Extracted page text data >>
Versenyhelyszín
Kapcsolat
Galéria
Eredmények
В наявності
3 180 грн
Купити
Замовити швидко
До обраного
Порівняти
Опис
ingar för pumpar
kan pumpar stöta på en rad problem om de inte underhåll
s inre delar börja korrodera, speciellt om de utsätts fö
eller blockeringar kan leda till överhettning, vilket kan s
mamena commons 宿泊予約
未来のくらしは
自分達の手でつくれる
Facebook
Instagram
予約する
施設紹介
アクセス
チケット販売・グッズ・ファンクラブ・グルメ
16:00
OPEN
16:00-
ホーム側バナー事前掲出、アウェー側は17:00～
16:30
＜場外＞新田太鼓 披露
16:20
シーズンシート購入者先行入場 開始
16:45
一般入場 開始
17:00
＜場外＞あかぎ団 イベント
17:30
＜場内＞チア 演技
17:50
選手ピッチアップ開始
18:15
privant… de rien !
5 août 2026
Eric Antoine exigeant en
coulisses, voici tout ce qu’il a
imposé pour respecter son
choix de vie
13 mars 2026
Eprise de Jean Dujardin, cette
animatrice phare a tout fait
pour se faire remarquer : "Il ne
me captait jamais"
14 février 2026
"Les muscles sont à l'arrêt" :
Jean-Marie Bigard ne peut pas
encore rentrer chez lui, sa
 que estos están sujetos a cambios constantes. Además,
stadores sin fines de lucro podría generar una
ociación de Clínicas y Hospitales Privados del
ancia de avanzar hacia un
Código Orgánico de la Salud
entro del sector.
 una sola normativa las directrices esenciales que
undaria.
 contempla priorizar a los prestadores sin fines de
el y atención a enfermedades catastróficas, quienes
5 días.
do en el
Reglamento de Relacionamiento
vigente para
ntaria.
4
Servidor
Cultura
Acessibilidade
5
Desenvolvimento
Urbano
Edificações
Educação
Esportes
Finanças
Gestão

BRIEF >> Where a line of the entries above holds the word "pour", return that line.

REPLY >>
imposé pour respecter son
pour se faire remarquer : "Il ne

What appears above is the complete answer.